Ich war froh, dass die Banken nicht gleich bezahlt haben; denn vier Monate später kam Intel mit dem 486 für den PC heraus. Da hatten sie nun die Gleitkommaarithmetik gleich in die CPU mit hinein integriert. Der neue Prozessor lief auch gleich mit 66, dann mit 100 und schließlich mit 400 MHz. Der PCI-Bus, über den wir unsere Einheit anschließen mussten, war für lange Zeit noch bei 33 MHz stehen geblieben. Wir hatten dadurch auch unseren Geschwindigkeitsvorteil eingebüßt.

Wieder hatten wir ein prozessornahes, fortschrittliches und zukunftsweisendes Produkt gebaut und waren, während wir daran arbeiteten, auf der Prozessorseite überholt worden.

Alle vier Episoden, die ich hier geschildert habe, wären mit Sicherheit ganz anders verlaufen, wenn unsere Entwicklung gleichzeitig mit der Entwicklung des zugehörigen Prozessors hätte stattfinden können und unsere Ergebnisse gleichzeitig mit dem Prozessor auf den Markt gebracht worden wären. Die Zusammenarbeit von Intel und Microsoft ist ein klassisches Beispiel dafür. Ein neuer Prozessor und prozessornahe Software müssen gleichzeitig auf den Markt kommen. Nur so hat prozessornahe Software eine Chance.

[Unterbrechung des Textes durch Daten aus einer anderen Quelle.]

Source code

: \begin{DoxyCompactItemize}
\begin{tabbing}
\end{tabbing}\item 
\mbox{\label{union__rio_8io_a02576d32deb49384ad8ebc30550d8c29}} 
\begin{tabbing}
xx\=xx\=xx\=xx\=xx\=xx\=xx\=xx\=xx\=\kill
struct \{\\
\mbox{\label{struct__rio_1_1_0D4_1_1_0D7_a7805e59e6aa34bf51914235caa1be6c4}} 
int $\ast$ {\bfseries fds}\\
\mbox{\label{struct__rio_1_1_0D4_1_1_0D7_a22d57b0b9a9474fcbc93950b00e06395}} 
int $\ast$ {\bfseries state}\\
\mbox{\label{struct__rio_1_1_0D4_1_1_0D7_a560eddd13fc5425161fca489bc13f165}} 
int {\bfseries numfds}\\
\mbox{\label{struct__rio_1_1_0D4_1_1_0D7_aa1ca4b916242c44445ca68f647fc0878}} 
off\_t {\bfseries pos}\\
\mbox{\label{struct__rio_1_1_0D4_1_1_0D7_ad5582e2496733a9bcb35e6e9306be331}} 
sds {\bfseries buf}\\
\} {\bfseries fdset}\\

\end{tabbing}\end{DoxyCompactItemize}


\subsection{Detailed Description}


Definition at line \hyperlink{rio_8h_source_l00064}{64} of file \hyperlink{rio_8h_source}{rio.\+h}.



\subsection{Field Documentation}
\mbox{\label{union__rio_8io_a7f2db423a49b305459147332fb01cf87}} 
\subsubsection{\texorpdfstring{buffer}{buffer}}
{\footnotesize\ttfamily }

So etwas ist aber nur möglich, wenn man engen Kontakt zur Prozessorentwicklung haben kann und eng mit dem Prozessorhersteller zusammenarbeitet. Aus all diesen Erfahrungen ergibt sich eine eindeutige Forderung, Bild 30. Die Kulturlandschaft Europa braucht eine eigenständige Rechnerentwicklung.

Europäische Rechner
Eine eigenständige Rechnerentwicklung ist notwendig. Bild 30: Archiv Kulisch

Die heutige Situation ist für die Kulturlandschaft Europa unwürdig.

Im Jahr der Informatik hat Frau Merkel es so formuliert: Wir haben den Rechner erfunden und andere machen Geschäfte damit. Bei dieser Erkenntnis sollte man nicht stehen bleiben. Man sollte vielmehr aktiv dagegen angehen. Vielleicht liegt hier eine schöne Aufgabe für das inzwischen gegründete KIT in Karlsruhe. Bereits im Jahre 1973 habe ich in einem längeren Brief an das damalige Kernforschungszentrum vorgeschlagen, sich mit Computerhardware zu beschäftigen.

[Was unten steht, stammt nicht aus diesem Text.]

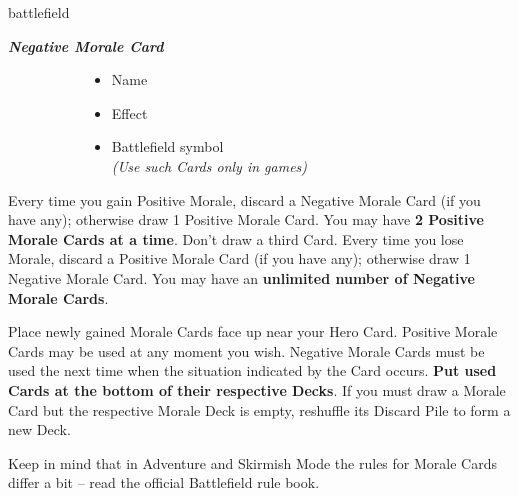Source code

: \begin{multicols*}{2}
\begin{expansion}[before=\vspace*{-11mm}]{battlefield}
\begin{multicols*}{2}
  \textbf{\textit{\textcolor{darkcandyapplered}{Negative Morale Card}}}
\end{multicols*}
\begin{figure}[H]
  \centering
  \footnotesize
  \begin{subfigure}[t]{0.27\linewidth}
    \begin{itemize}
      \item[\textbf{1.}] Name
      \item[\textbf{2.}] Effect
    \end{itemize}
  \end{subfigure}
  \begin{subfigure}[t]{0.7\linewidth}
    \begin{itemize}
      \item[\textbf{3.}] Battlefield symbol\\{\scriptsize\textit{(Use such Cards only in  games)}}
    \end{itemize}
  \end{subfigure}
\end{figure}

Every time you gain Positive Morale, discard a Negative Morale Card (if you have any); otherwise draw 1 Positive Morale Card.
You may have \textbf{2 Positive Morale Cards at a time}.
Don't draw a third Card.
Every time you lose Morale, discard a Positive Morale Card (if you have any); otherwise draw 1 Negative Morale Card.
You may have an \textbf{unlimited number of Negative Morale Cards}.\par
Place newly gained Morale Cards face up near your Hero Card.
Positive Morale Cards may be used at any moment you wish.
Negative Morale Cards must be used the next time when the situation indicated by the Card occurs.
\textbf{Put used Cards at the bottom of their respective Decks}.
If you must draw a Morale Card but the respective Morale Deck is empty, reshuffle its Discard Pile to form a new Deck.

Keep in mind that in Adventure and Skirmish Mode the rules for Morale Cards differ a bit -- read the official Battlefield rule book.
\end{expansion}
\end{multicols*}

Prof. Krüger wird mir dies bestätigen. Die Antwort lautete: „Wir haben gerade beschlossen, wir machen Software.“ Ich habe damals auch an das Bundesforschungsministerium geschrieben und vorgeschlagen, ein Forschungsprogramm für Mikroelektronik aufzulegen. Die Antwort lautete damals: „Zur Förderung der Mikroelektronik ist es noch zu früh“. Heute bekommt man häufig zur Antwort: „Der Zug ist abgefahren, da hat man keine Chance mehr.“ Dem kann ich nicht zustimmen. Ich meine, es gibt immer wieder Gelegenheit einzusteigen und Besseres zu entwickeln.

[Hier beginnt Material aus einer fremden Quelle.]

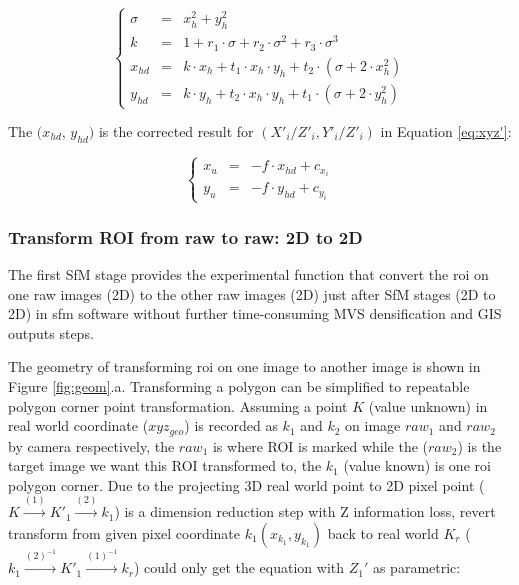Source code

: \documentclass{configs/bmcart}
\begin{document}
$$
  \left\{\begin{array}{lll}
    \sigma & = & x_h^2 + y_h^2 \\
    k      & = & 1 + r_1 \cdot \sigma + r_2 \cdot \sigma^2 + r_3 \cdot \sigma^3 \\
    x_{hd} & = & k \cdot x_h + t_1 \cdot x_h \cdot y_h + t_2 \cdot (\sigma + 2 \cdot x_h^2) \\
    y_{hd} & = & k \cdot y_h + t_2 \cdot x_h \cdot y_h + t_1 \cdot (\sigma + 2 \cdot y_h^2)
  \end{array} \right. \nonumber
$$

The $(x_{hd}$, $y_{hd})$ is the corrected result for $(X'_i / Z'_i, Y'_i / Z'_i)$ in Equation \ref{eq:xyz'}:

$$
\left\{
  \begin{array}{lll}
    x_u & = & - f \cdot x_{hd} + c_{x_i} \\
    y_u & = & - f \cdot y_{hd} + c_{y_i}
  \end{array} 
\right.
$$

\subsubsection*{Transform ROI from raw to raw: 2D to 2D}
The first SfM stage provides the experimental function that convert the \acrshort*{roi} on one raw images (2D) to the other raw images (2D) just after SfM stages (2D to 2D) in \acrshort*{sfm} software without further time-consuming MVS densification and GIS outputs steps.

The geometry of transforming \acrshort*{roi} on one image to another image is shown in Figure \ref{fig:geom}.a. Transforming a polygon can be simplified to repeatable polygon corner point transformation. Assuming a point $K$ (value unknown) in real world coordinate ($xyz_{geo}$) is recorded as $k_1$ and $k_2$ on image $raw_1$ and $raw_2$ by camera respectively, the $raw_1$ is where ROI is marked while the ($raw_2$) is the target image we want this ROI transformed to, the $k_1$ (value known) is one \acrshort*{roi} polygon corner. Due to the projecting 3D real world point to 2D pixel point ($K \xrightarrow{(1)} K'_1 \xrightarrow{(2)} k_1$) is a dimension reduction step with Z information loss, revert transform from given pixel coordinate $k_1 (x_{k_1}, y_{k_1})$ back to real world $K_r$ ($k_1 \xrightarrow{(2)^{-1}} K'_1 \xrightarrow{(1)^{-1}} k_r$) could only get the equation with $Z_1'$ as parametric:
\end{document}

Seit 2013 wird die Liste der schnellsten Rechner der Welt von einem Rechner aus China angeführt. Der schnellste Rechner der Jahre 2013, 2014 und 2015 verwendet Prozessoren von Intel. Seine Rechenleistung wird mit 33,86 Petaflops angegeben. Der Spitzenrechner der Jahre 2016 und 2017 verwendet hingegen Prozessoren, welche in China entwickelt und gefertigt werden. Seine Rechenleistung wird mit 93 Petaflops angegeben. Unter Umständen spricht ein Nachfolgerechner später nur noch chinesisch und ist für uns nur noch schwer zugänglich. Der chinesische Markt ist jedenfalls groß genug, um eine derartige Entwicklung zu tragen.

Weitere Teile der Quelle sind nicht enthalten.